Omar Teran and his family had already invested four years of sweat into land preparation, built a house, and survived armed militia shootouts in the hills of northern Colombia. That was in 2009, and the most violent period of the conflict was behind them. He and 35 people from his extended family—all from the Zenú indigenous community—living on the nine-hectare parcel saw a peaceful and prosperous future.There was only one problem: the land did not belong to Omar, and the owner wanted it back.
Omar’s story is nothing new in Colombia, where the 50-plus years of conflict displaced over six million people. In the desperate shuffle, thousands of families ended up settling on lands owned or claimed by others. Today. the country’s Land Restitution Unit, an institution mandated to represent displaced land owners and deliver restitution to victims, is helping local authorities sort out the situation.
Until recently, the government had not taken stock of the situation of “secondary occupants”—good-faith occupants of land being claimed by others—and restitution rulings have lacked sustainable solutions for victims like Omar. The challenges run even deeper: most such occupants are not aware of their land rights, and families like Omar’s never had a public defender to support their case.
“I searched for the owners in 2004. Back then, neighbors told us that the land was worth what was planted on it,” says Omar. “It would be hard to leave this now. It hurts to think of losing all the life we have created.”

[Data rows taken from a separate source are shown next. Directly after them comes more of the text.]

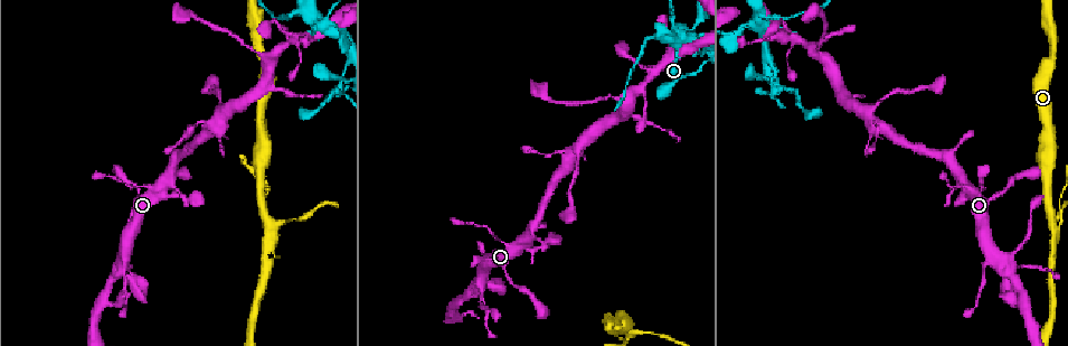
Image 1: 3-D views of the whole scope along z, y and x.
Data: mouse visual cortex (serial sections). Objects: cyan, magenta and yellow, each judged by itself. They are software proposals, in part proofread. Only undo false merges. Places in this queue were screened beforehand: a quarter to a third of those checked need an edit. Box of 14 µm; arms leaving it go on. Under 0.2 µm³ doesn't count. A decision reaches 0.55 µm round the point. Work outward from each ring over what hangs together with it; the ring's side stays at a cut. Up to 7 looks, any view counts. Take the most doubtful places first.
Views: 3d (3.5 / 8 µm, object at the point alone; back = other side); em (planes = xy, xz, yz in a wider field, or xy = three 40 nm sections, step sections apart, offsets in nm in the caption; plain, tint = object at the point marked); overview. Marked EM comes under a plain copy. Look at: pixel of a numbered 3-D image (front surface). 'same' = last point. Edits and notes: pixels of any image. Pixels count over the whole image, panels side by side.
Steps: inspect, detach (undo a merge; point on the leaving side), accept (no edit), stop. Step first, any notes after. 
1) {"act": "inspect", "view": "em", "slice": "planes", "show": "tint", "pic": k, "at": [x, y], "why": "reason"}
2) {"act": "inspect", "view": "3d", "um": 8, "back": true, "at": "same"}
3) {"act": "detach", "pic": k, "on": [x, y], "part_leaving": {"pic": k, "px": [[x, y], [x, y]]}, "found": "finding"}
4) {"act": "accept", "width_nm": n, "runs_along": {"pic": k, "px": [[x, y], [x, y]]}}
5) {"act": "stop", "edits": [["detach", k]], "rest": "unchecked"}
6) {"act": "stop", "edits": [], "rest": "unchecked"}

{"act": "inspect", "view": "3d", "um": 3.5, "pic": 1, "at": [1054, 224]}

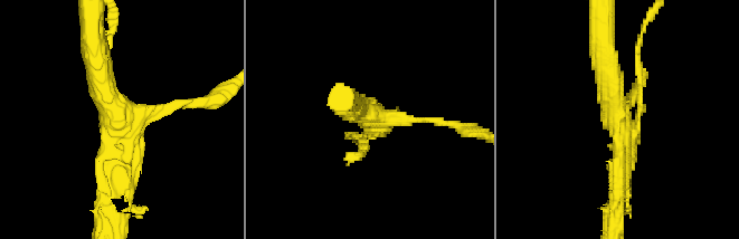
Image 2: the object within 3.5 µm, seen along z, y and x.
{"act": "inspect", "view": "em", "slice": "xy", "step": 2, "show": "tint", "pic": 2, "at": [372, 118]}

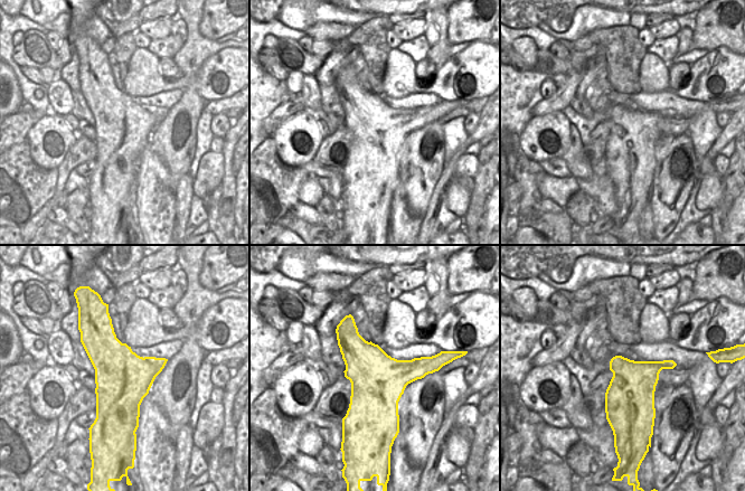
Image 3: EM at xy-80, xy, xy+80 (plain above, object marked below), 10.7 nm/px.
{"act": "detach", "pic": 2, "on": [638, 66], "width_nm": 600, "part_leaving": {"pic": 2, "px": [[638, 114], [638, 36], [647, 21]]}, "found": "two cells meet here"}

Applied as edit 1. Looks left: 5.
{"act": "inspect", "view": "overview", "why": "redraw"}

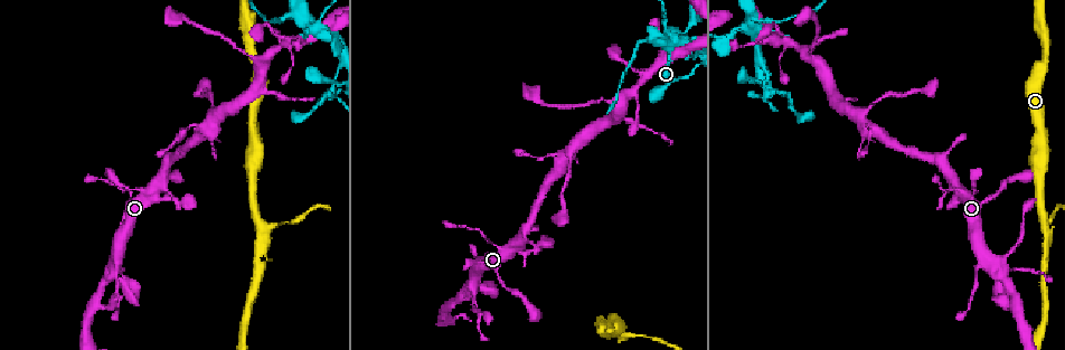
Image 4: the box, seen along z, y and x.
{"act": "inspect", "view": "3d", "um": 3.5, "pic": 4, "at": [759, 31], "why": "looks like a crossing"}

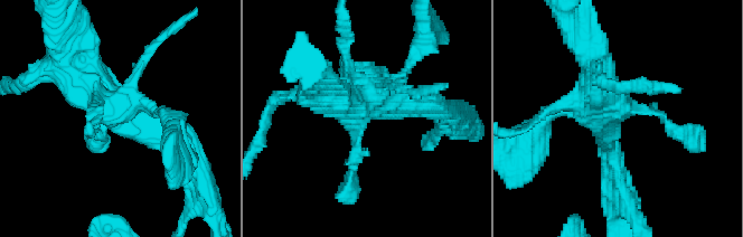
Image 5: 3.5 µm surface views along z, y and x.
{"act": "inspect", "view": "em", "slice": "xy", "step": 1, "show": "tint", "pic": 5, "at": [354, 117]}

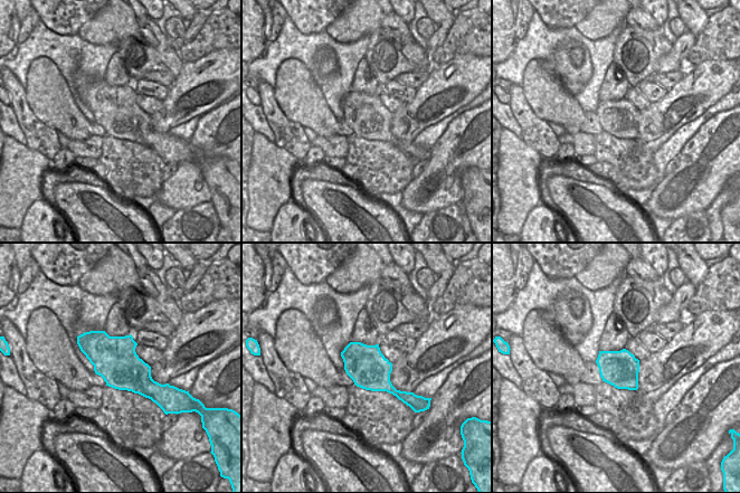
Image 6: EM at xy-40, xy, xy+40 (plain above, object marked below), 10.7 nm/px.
{"act": "accept", "runs_along": {"pic": 5, "px": [[351, 183], [355, 117], [420, 104]]}, "found": "all the same cell"}

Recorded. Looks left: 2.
{"act": "inspect", "view": "3d", "um": 3.5, "pic": 4, "at": [486, 288], "why": "sharp bend"}

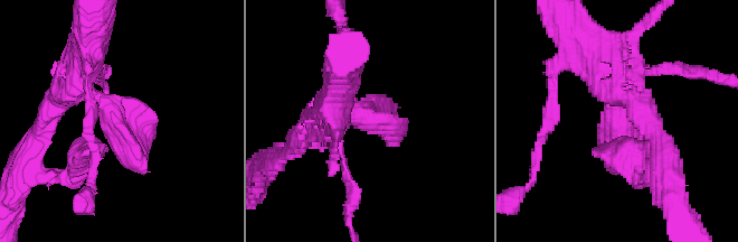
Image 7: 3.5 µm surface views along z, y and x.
{"act": "inspect", "view": "em", "slice": "xy", "step": 3, "show": "tint", "pic": 7, "at": [620, 117], "why": "need the tissue"}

Twelve years later, Omar and his family turned nine hectares of land wedged between two hillsides into a productive farm providing the family with yucca, maize, and tropical fruit. Omar has planted over 50 fruit trees, from mango to avocado and carries forth the Zenú weaving tradition. His family grows caña de fleche, the raw material used to make Colombia’s famous cowboy hat.

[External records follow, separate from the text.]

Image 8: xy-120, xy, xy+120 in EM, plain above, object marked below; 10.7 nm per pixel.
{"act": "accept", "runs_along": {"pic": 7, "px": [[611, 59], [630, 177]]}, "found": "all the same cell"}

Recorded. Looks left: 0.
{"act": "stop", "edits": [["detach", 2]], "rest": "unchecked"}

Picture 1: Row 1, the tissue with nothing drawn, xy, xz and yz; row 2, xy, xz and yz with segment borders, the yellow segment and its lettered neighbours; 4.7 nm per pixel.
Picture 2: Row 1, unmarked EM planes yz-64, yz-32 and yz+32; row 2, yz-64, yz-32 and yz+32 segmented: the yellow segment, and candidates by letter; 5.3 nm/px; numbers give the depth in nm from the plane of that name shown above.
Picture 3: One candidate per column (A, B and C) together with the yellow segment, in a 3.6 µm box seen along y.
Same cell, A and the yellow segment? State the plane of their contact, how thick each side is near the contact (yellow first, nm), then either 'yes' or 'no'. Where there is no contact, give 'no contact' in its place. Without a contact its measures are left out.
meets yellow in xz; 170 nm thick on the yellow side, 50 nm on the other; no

Land restitution is a fundamental part of Colombia’s current peace deal, which spells out the government’s duty to provide integrated rural reform. The government estimates that over 160,000 people are still in need of land restitution, a tall order for an institution that has processed 23,000 cases in the last five years. The USAID-funded Land and Rural Development Program (LRDP) is supporting the government with strengthening it’s institutional framwork—the foundation of effective land governance—to implement the peace accords. Guided by the government, LRDP focuses on priority areas with high concentrations of vulnerable groups such as indigenous communities and secondary occupants.

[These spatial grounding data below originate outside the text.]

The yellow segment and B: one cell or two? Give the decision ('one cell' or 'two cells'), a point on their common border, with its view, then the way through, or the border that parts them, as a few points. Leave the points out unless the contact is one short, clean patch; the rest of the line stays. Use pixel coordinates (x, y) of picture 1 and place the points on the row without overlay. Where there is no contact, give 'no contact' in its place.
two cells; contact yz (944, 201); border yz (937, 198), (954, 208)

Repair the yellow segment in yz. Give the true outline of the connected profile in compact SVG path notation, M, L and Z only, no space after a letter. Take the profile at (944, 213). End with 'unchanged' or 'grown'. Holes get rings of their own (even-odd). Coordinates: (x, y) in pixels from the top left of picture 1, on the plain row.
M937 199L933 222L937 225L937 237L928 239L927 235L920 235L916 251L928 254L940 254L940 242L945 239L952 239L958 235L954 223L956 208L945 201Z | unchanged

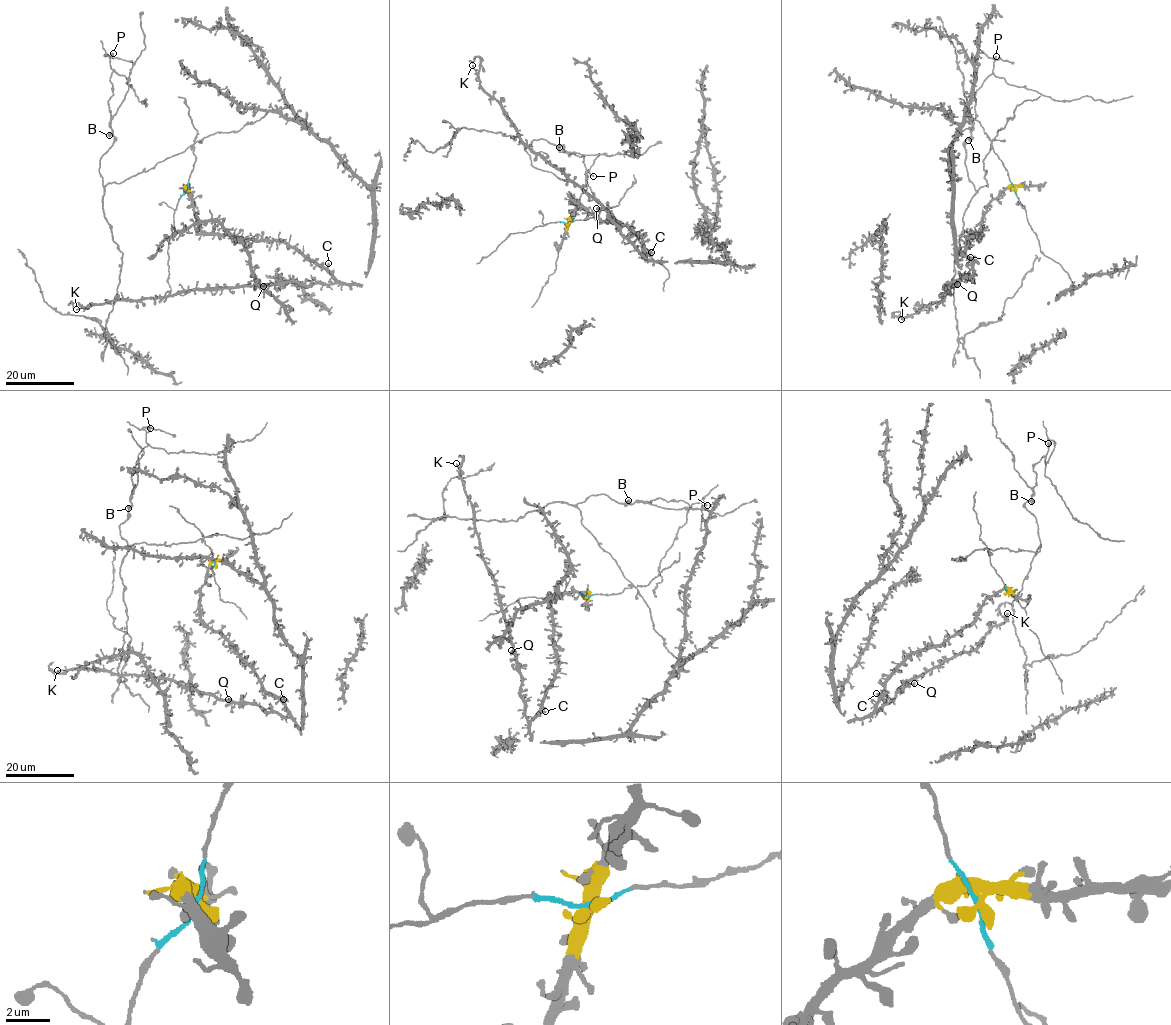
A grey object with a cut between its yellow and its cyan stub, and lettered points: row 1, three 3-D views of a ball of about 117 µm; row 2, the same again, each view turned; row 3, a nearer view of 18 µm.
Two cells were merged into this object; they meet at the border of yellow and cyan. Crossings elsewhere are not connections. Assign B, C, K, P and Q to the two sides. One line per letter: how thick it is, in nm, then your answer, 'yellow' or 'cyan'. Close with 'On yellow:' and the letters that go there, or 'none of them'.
B: calibre 600 nm; cyan
C: calibre 400 nm; yellow
K: calibre 190 nm; yellow
P: calibre 280 nm; cyan
Q: calibre 480 nm; yellow
On yellow: C, K, Q

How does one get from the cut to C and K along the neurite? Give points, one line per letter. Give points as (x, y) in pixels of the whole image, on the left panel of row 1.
C: (187, 190), (201, 229), (250, 240), (280, 240), (325, 267), (328, 263)
K: (187, 190), (201, 229), (250, 240), (280, 240), (334, 282), (194, 288), (76, 309)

Legal assistance for secondary occupants is one aspect of the program’s comprehensive approach to improving the quality of legal assistance to improve the quality of legal assistance provided to restitution cases. In 2015, through LRDP support, public defender Carlos Beltrán visited Omar’s parcel to offer his family legal assistance and defend their case during the restitution proceedings.
Beltrán was hired as a public defender in Sucre Department in 2014 and has over 100 secondary occupant cases on his plate. Omar and his family provided him with a power of attorney and the background on the family’s arrival to the parcel. The case—which is complicated by the fact that the land is supporting so many famlies—is currently in the evidentiary phase and is expected to go in front of a judge this year.
There are over 1,600 secondary occupants living in LRDP’s five target regions, many of whom are entwined in complex legal cases but cannot afford the legal representation they need. LRDP has trained and supported some 250 public defenders and reached more than 800 secondary occupants.
“These victims are always saying to me: the land is of those who work it,” Beltrán explains. “There is a lot of desperation and for many of our clients, the public defender is their final hope.”